Re: Marriage, With Child, Sex and motherhood.
|From:||R A Brown <ray@...>|
|Date:||Sunday, May 7, 2006, 6:35|
Andreas Johansson wrote:
> Quoting R A Brown <ray@...>:
>>Michael Adams wrote:
>>>People forget that marriage for many centuries was a SECULAR
>>>thing, only during the middle ages with the rise of the Catholic
>>>church and its records keeping, did marriage become religious,
>>I hate to disillusion you, but Christians were having Christian marriage
>>long before the Middle Ages. Indeed, during the 'Dark Ages' that
>>followed the gradual break up of the western Roman Empire, there were
>>precious few civil authorities to regulate secular marriage - and that
>>was way before the Middle Ages.
> Depends a bit what you mean by "Christian marrige".
"The parties to a marriage covenant are a baptized man and woman, free
to contract marriage, who freely express their consent. 'To be free' means:
- not being under constraint;
- not impeded by any natural or ecclesiastical law"
[Catechism of the Catholic Church (CCC) 1625]
The latter impediments mean that the neither of the two parties are
already married and that they are not related in such a way that the
union would be incestuous.
> From what I've read, it was
> only in the 9th century that the idea became accepted in Gaul/Francia/France
> that a proper marriage needed to be conducted by a priest,
Gaul/Francia/France was not a political unit in the 9th century, nor in
the preceding centuries following the break-up of the western Empire, so
I doubt whether any generalizations are helpful. In any case, according
to Catholic theology, which is what Mr Walker specifically mentioned,
the ministers of the sacrament of matrimony are the two persons getting
"In the Latin Church, it is ordinarily understood that the spouses, as
ministers of Christ's grace, mutually confer upon each other the
sacrament of Matrimony by expressing their consent before the Church."
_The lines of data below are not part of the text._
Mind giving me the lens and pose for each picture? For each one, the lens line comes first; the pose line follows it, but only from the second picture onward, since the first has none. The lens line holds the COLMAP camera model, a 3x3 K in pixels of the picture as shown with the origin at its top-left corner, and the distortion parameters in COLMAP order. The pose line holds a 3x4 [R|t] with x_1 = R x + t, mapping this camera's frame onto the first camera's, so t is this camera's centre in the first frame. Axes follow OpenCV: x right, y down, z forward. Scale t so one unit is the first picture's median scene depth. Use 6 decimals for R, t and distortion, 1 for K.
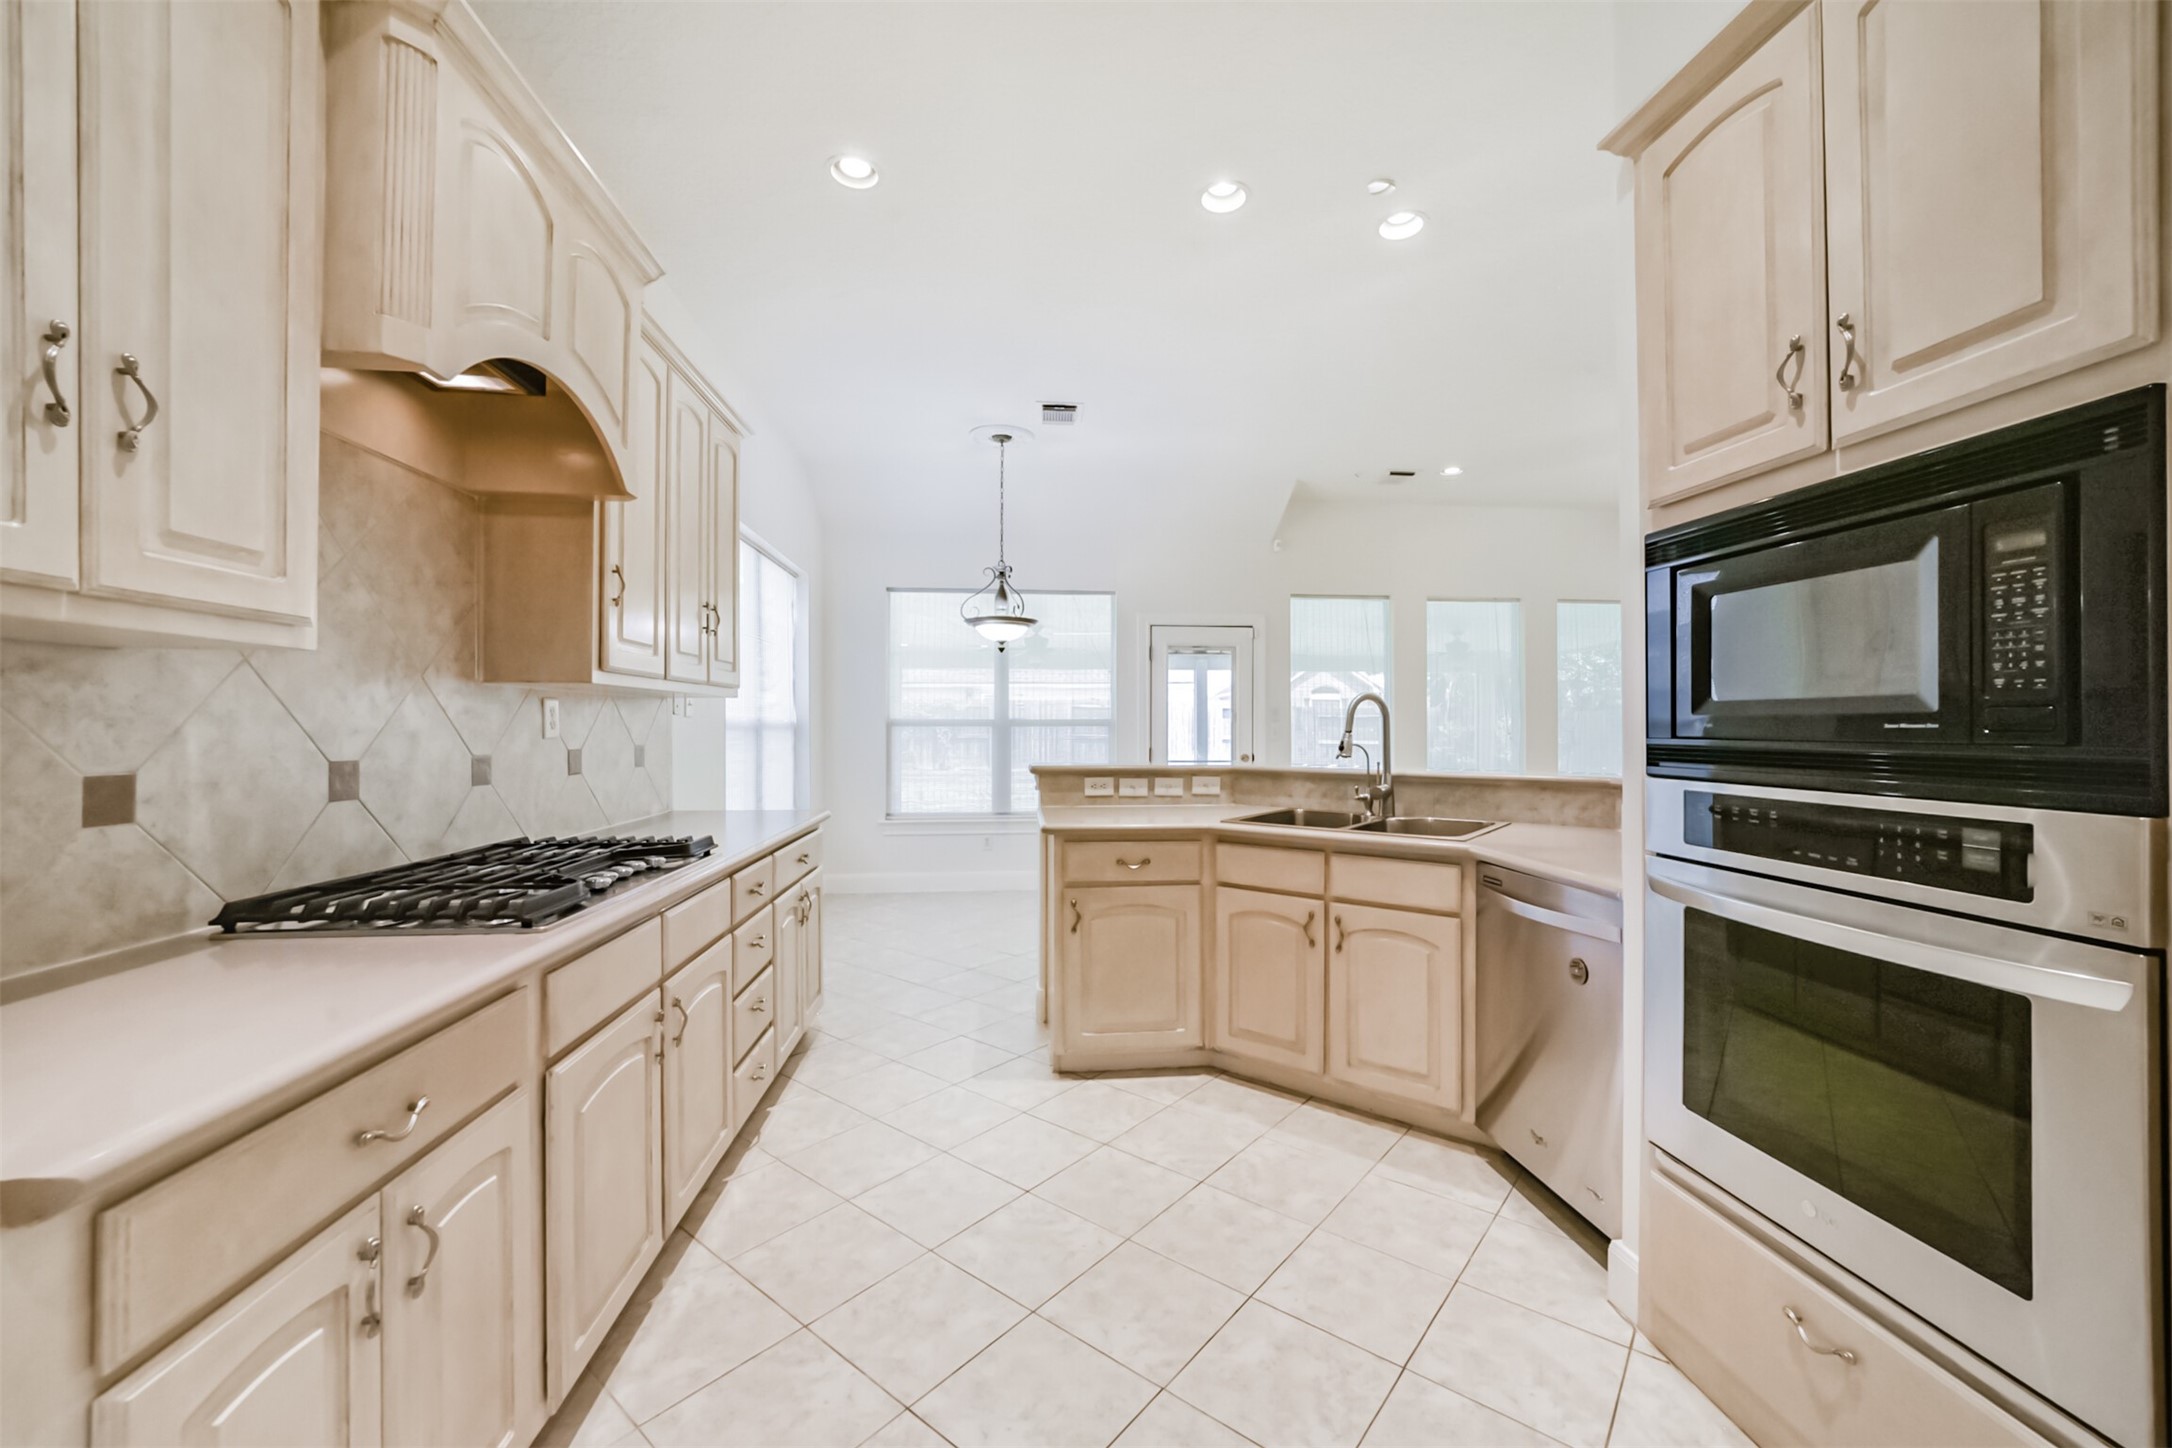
lens RADIAL K [[814.4, 0, 1068.2], [0, 814.4, 725.3], [0, 0, 1]] dist [-0.020462, 0.000274]
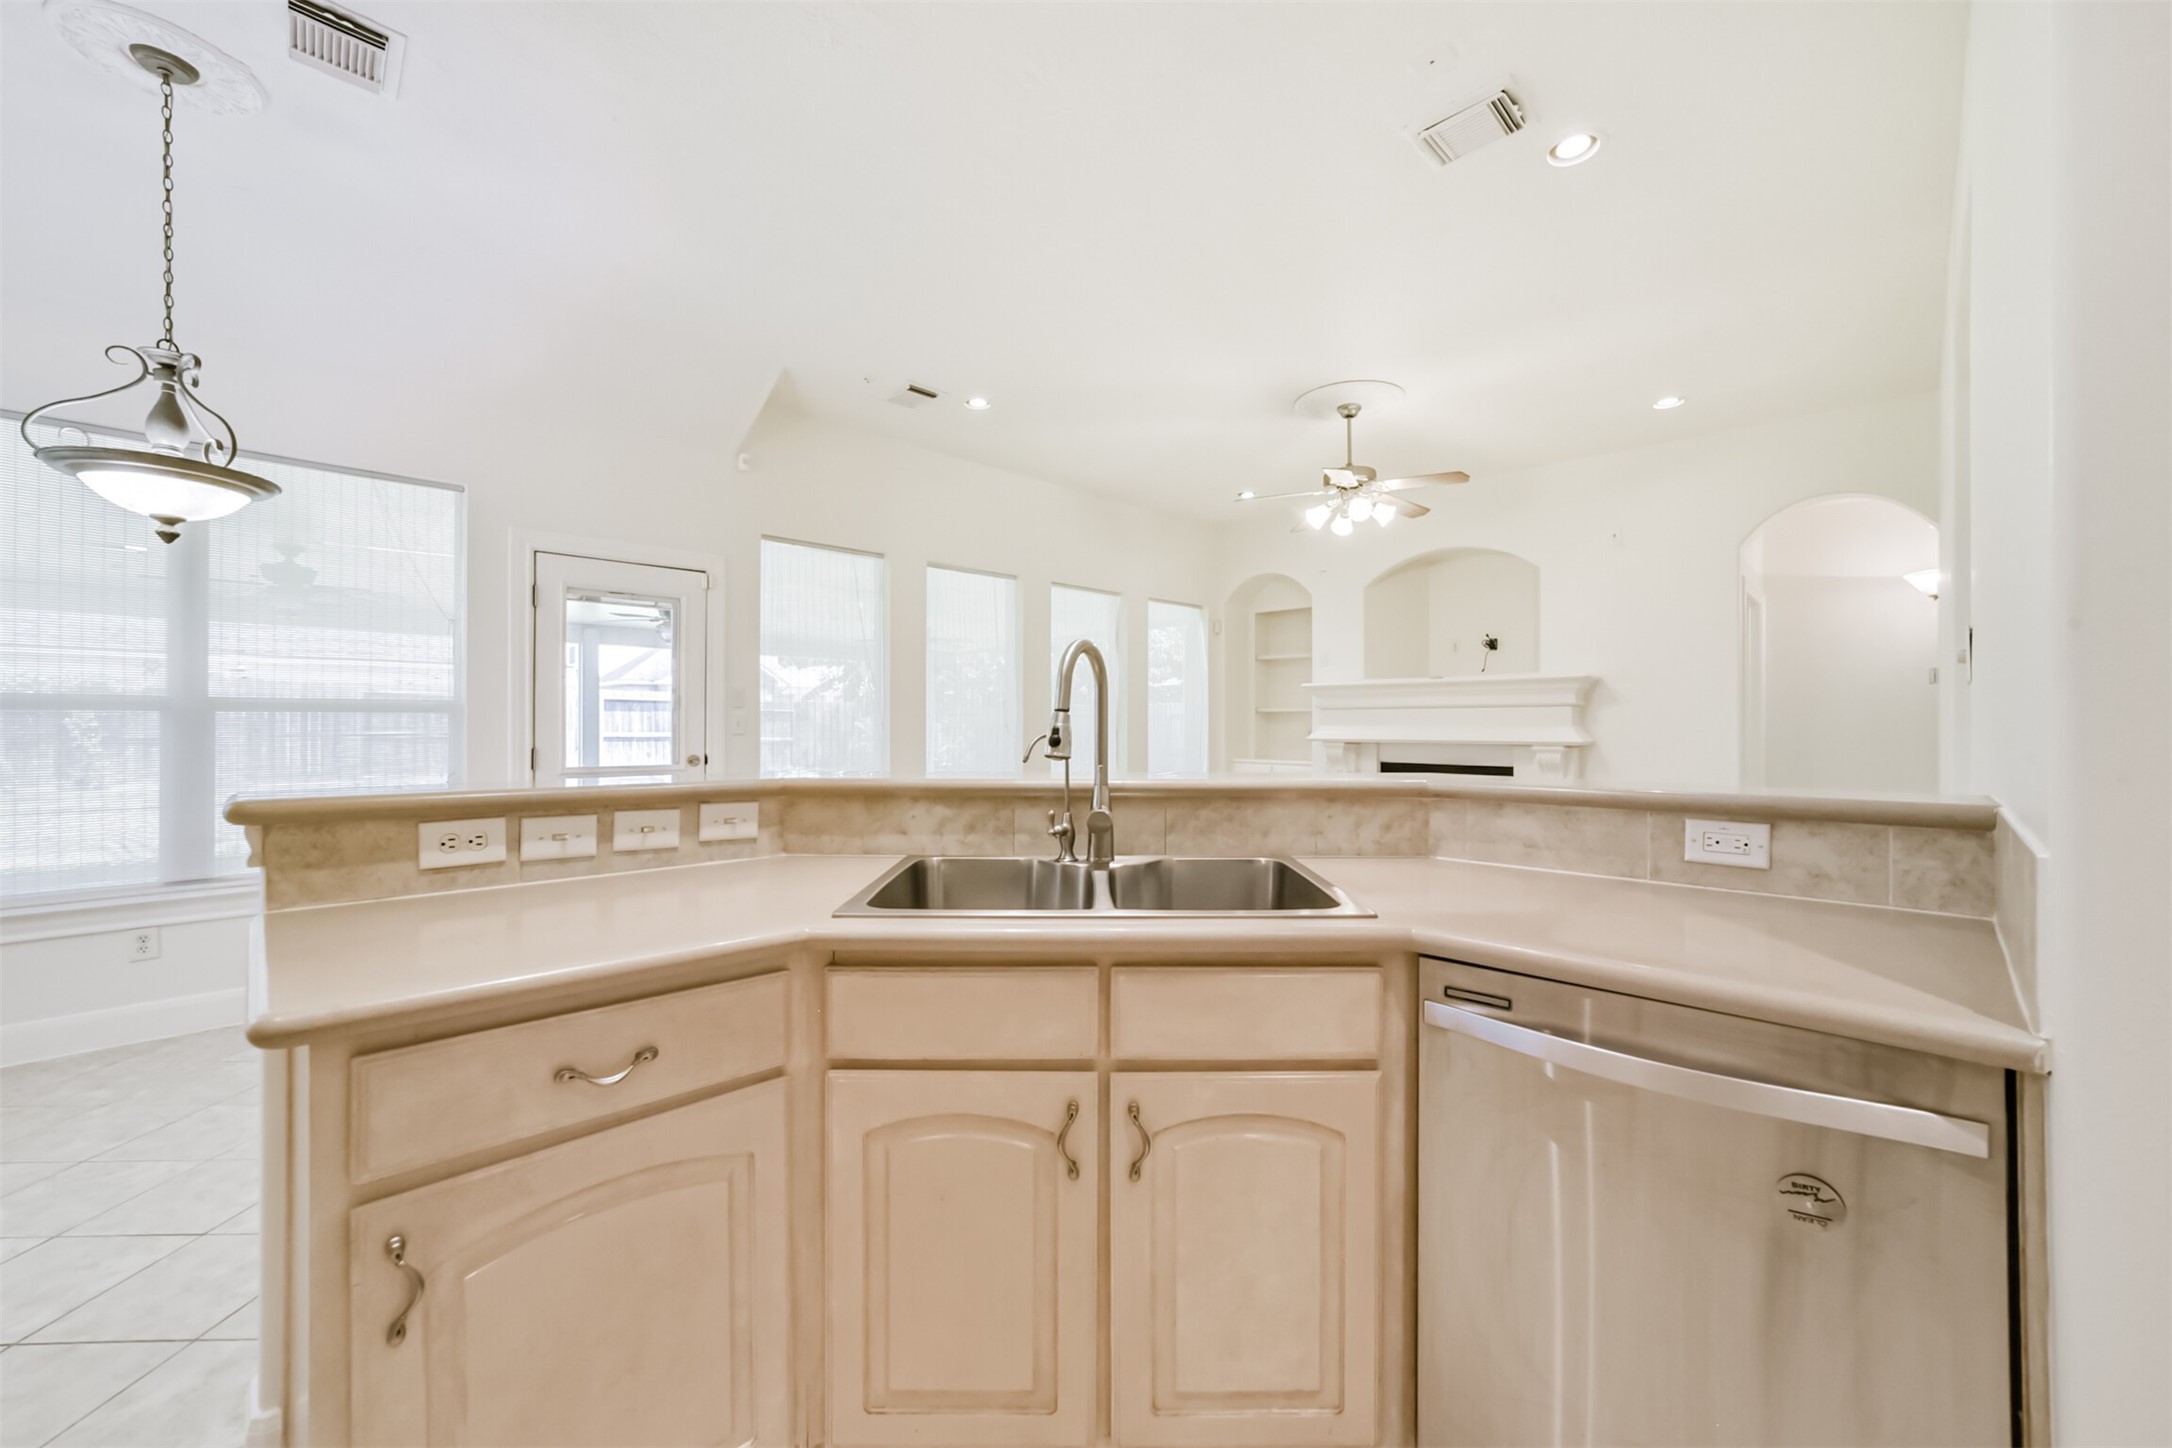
lens RADIAL K [[850.8, 0, 1089.2], [0, 850.8, 722.7], [0, 0, 1]] dist [-0.023824, 0.011439]
pose [[0.753542, 0.003284, 0.657392, -0.005115], [-0.003801, 0.999993, -0.000639, 0.016163], [-0.657389, -0.002017, 0.753549, 0.568567]]
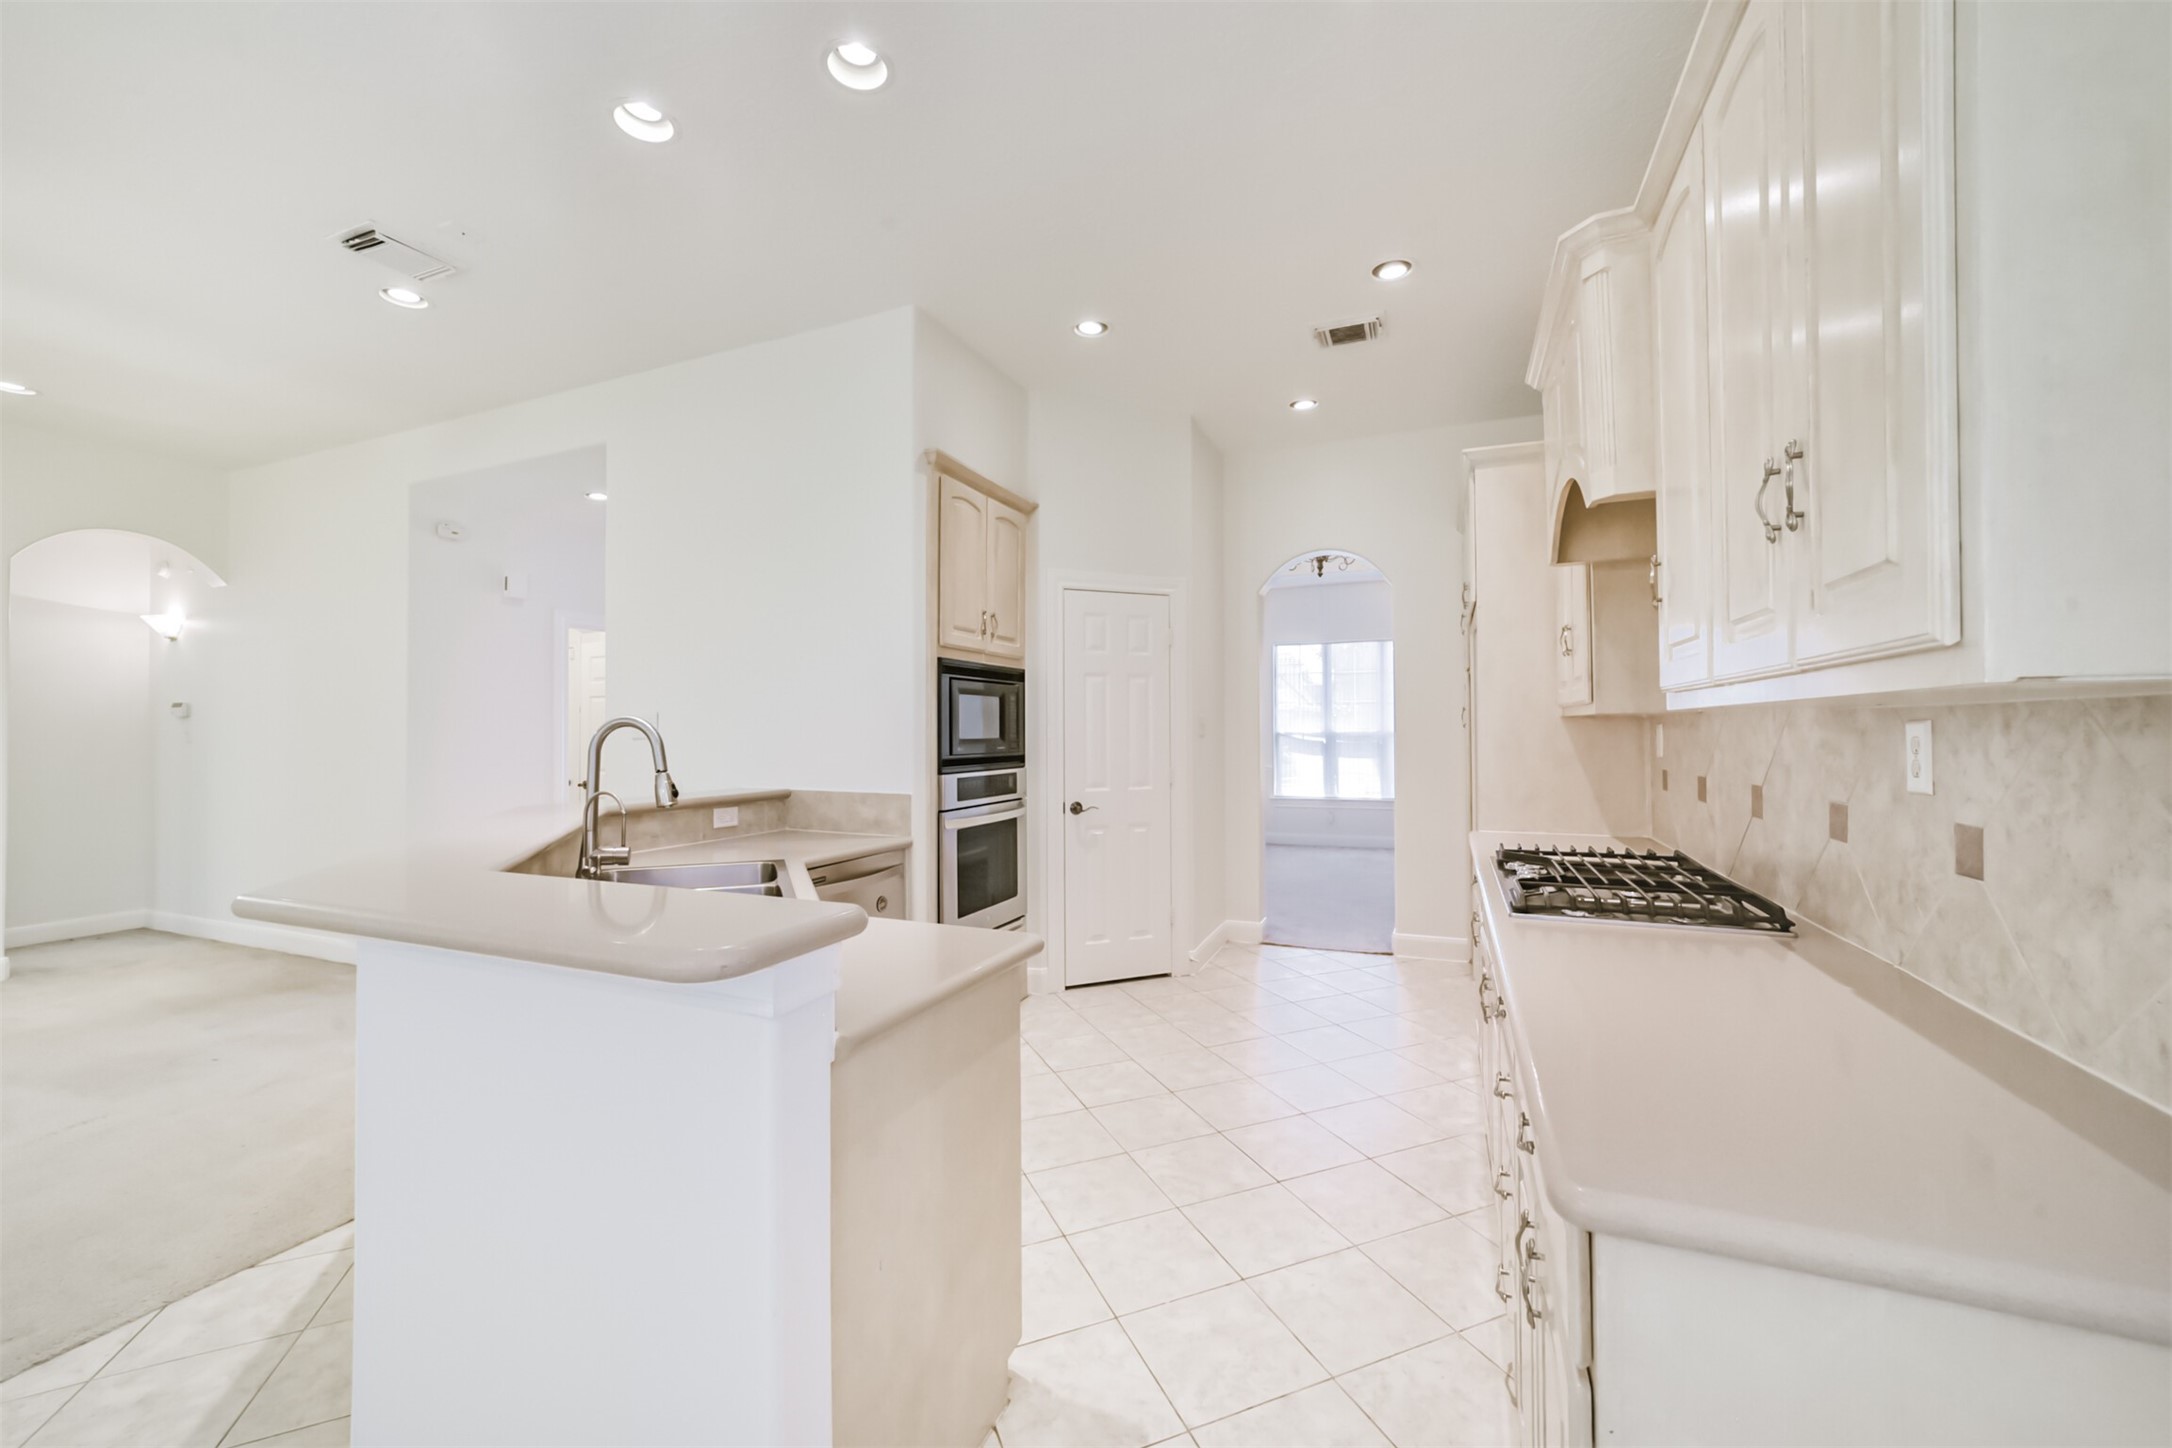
lens RADIAL K [[850.8, 0, 1089.2], [0, 850.8, 722.7], [0, 0, 1]] dist [-0.023824, 0.011439]
pose [[-0.886835, 0.010091, 0.461975, -0.337338], [0.006886, 0.999939, -0.008624, -0.026536], [-0.462034, -0.004467, -0.886851, 1.490223]]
Later in the catechism it is made clear that _ordinarily_ a priest or
deacon should assist at the marriage both as witness to the giving of
consent and to bestow the blessings of the Church. In exceptional
circumstances, the witness of the local Christian community must
suffice. I guess in the troubled period following the break-up of the
western Empire, it took time for things to settle, but ......
> and I imagine
> similar things hold for at least the rest of western Europe, but this, of
> course, doesn't mean that previous generations of Christians did not think
> marriage an institution with religious significance.
Indeed not. As Saint Paul wrote:
"For this reason, a man must leave his father and mother and be joined
to his wife, and the two will become one body. This mystery has many
implications; but I am saying it applies to Christ and the Church. To
sum up; you too, each one of you, must love his wife as he loves
himself; and let every wife respect her husband."
[Ephesians, 5:31 - 33]
That, methinks, predates the Middle Ages by quite a few centuries :)
The idea that marriage only became religious due to the Catholic Church
in the Middle Ages is IMO a wee bit ridiculous. It would surely imply
that Jews, for example, got the idea of celebrating marriage in a
synagogue from Medieval Catholics!!! But I have a suspicion that
marriages were being celebrated in synagogues way before Christianity
My understanding is that throughout history & before, where society is
religious, marriage has some sort of religious significance; where
society is largely secular, marriage is also largely secular. I know
that's terribly simplistic, and maybe senility is setting in ;)
While some of this may be relevant to creators of concultures,
especially 'alternative history' concultures, I guess, I really do not
see the relevance of this to conlanging.